Solving the back-reflection problem
Physicists have previously shown it is possible to overcome scattering inside disordered media by exciting light such that it passes through specific “open transmission channels” in otherwise opaque samples. However, this approach, which has proven effective in both optical and acoustic systems, only works for specific wave fields.
In the latest work, a team of researchers led by Stefan Rotter at the Vienna University of Technology, Austria, and Matthieu Davy at the University of Rennes, France, instead aimed to prevent back-reflection of any incident wave within a certain frequency band traveling toward a complex medium. Their idea was not to modify the medium itself but to combine it with a second, complementary medium, such that interference between waves from the two media reinforces transmission and blocks reflection—somewhat like the anti-reflection coatings applied to the surfaces of eye glasses.

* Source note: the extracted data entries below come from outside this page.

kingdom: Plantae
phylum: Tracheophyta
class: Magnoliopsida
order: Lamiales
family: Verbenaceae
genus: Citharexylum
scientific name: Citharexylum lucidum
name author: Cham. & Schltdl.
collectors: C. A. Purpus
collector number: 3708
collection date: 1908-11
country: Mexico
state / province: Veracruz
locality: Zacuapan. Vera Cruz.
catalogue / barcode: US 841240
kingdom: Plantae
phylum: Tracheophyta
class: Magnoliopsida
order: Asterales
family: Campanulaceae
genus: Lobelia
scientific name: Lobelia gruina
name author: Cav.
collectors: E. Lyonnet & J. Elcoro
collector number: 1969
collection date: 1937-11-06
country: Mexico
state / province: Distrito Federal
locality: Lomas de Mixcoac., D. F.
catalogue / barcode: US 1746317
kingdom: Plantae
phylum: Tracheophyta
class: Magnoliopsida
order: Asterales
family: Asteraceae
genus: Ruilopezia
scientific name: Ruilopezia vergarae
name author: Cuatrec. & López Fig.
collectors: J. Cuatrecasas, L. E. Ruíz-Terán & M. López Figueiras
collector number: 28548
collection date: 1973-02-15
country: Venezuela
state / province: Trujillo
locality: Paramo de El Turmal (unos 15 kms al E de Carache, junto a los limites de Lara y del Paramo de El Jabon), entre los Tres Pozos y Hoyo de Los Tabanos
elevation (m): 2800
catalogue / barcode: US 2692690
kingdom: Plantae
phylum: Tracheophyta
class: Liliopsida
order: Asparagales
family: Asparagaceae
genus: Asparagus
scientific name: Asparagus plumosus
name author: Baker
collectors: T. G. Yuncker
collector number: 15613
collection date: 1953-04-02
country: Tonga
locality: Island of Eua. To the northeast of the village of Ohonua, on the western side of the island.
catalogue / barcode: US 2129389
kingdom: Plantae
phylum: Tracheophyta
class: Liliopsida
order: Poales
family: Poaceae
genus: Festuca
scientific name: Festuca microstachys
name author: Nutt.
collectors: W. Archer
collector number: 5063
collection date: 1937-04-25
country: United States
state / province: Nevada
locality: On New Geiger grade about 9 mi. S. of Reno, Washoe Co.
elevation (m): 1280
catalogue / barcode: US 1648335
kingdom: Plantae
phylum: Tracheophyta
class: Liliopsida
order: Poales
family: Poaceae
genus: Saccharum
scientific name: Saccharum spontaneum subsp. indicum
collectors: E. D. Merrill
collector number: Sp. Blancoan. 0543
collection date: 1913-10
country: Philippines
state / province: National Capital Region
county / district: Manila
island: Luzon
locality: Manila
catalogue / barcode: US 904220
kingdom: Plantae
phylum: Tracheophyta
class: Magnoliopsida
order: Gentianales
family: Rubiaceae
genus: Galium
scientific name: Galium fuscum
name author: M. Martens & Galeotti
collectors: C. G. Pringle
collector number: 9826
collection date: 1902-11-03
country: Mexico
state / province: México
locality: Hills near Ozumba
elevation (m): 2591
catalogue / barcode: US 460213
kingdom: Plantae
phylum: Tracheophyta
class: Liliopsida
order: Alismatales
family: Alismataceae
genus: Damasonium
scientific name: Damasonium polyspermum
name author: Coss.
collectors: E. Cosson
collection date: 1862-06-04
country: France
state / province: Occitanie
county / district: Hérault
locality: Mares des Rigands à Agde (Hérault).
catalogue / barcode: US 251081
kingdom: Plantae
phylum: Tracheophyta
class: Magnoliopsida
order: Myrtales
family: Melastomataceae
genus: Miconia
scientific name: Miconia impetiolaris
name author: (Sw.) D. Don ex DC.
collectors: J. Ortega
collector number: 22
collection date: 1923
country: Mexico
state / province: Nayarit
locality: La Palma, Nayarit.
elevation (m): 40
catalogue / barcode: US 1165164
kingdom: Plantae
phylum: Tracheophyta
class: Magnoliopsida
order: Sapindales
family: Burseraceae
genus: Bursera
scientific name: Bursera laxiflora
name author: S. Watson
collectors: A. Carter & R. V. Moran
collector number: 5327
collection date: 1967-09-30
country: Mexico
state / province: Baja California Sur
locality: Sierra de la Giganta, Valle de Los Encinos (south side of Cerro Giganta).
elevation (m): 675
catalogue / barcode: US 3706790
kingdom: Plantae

The researchers developed an operational procedure that allowed them to cancel the back-reflection of any given disordered medium. Their scheme involves assembling the reflection matrix of the medium in question by measuring the amplitude and phase of the medium’s reflected light for various incoming and outgoing light fields. They found that, to remove back-scattering, the correcting medium needs to feature a reflection matrix that is exactly the transpose-conjugate of the one assembled for the disordered medium. This yields a scattered field that cancels back-reflection altogether in a very complex interference process, achieved without any knowledge of the structure of the given medium.
Canceling scattering effects
The challenge then is to design a correcting medium with the necessary properties. The researchers considered using a disordered medium consisting of a waveguide containing a certain number of randomly arranged Teflon and metallic cylinders. The task was to carry out an inverse design process of the correcting medium so that, starting with another random arrangement of Teflon and metallic cylinders, the scattering effects of the two lots of cylinders exactly cancel out. To accomplish this, the researchers used an iterative procedure in which they gradually reduced the difference between the calculated and desired scattering field from the correcting medium.
The researchers confirmed the viability of this approach through both computer simulation and experimentation—placing their correcting medium in front of the first waveguide and exposing it to microwaves at 7 GHz and 11.2 GHz. The simulations revealed that up to 99.9% of the incoming radiation should be transmitted with the correcting waveguide in place, as opposed to about only 50% transmission without it. This result was essentially confirmed by the experiments, although the transmitted fraction fell to between 90% and 94% because of losses from the microwaves’ interaction with the waveguide walls and cylinders.
The researchers argue that, because only the reflective properties of the correcting medium need to be engineered, fabricating such devices from thin metasurfaces might be possible. This, they say, would allow anti-reflection structures to be tailor-made with potential variations in time domain so as to eliminate back-scattering from time-dependent media or moving objects.
Among the applications they envisage are energy harvesting, imaging techniques for use in areas such as biophysics or radar, and improvements to wireless communications. In particular, they say, such anti-reflection structures could be employed in 6G networks—the planned successor to 5G—given the need to minimize the power in radio signals from cell towers, which can, in principle, be done by better channeling the radiation.
Before any of this can happen, however, the researchers need to overcome a number of challenges. These include automating the design of the correcting medium—perhaps using machine learning—and adapting metasurfaces so that they can both measure a medium’s reflection matrix and then alter their own structure to perfectly counteract that reflection.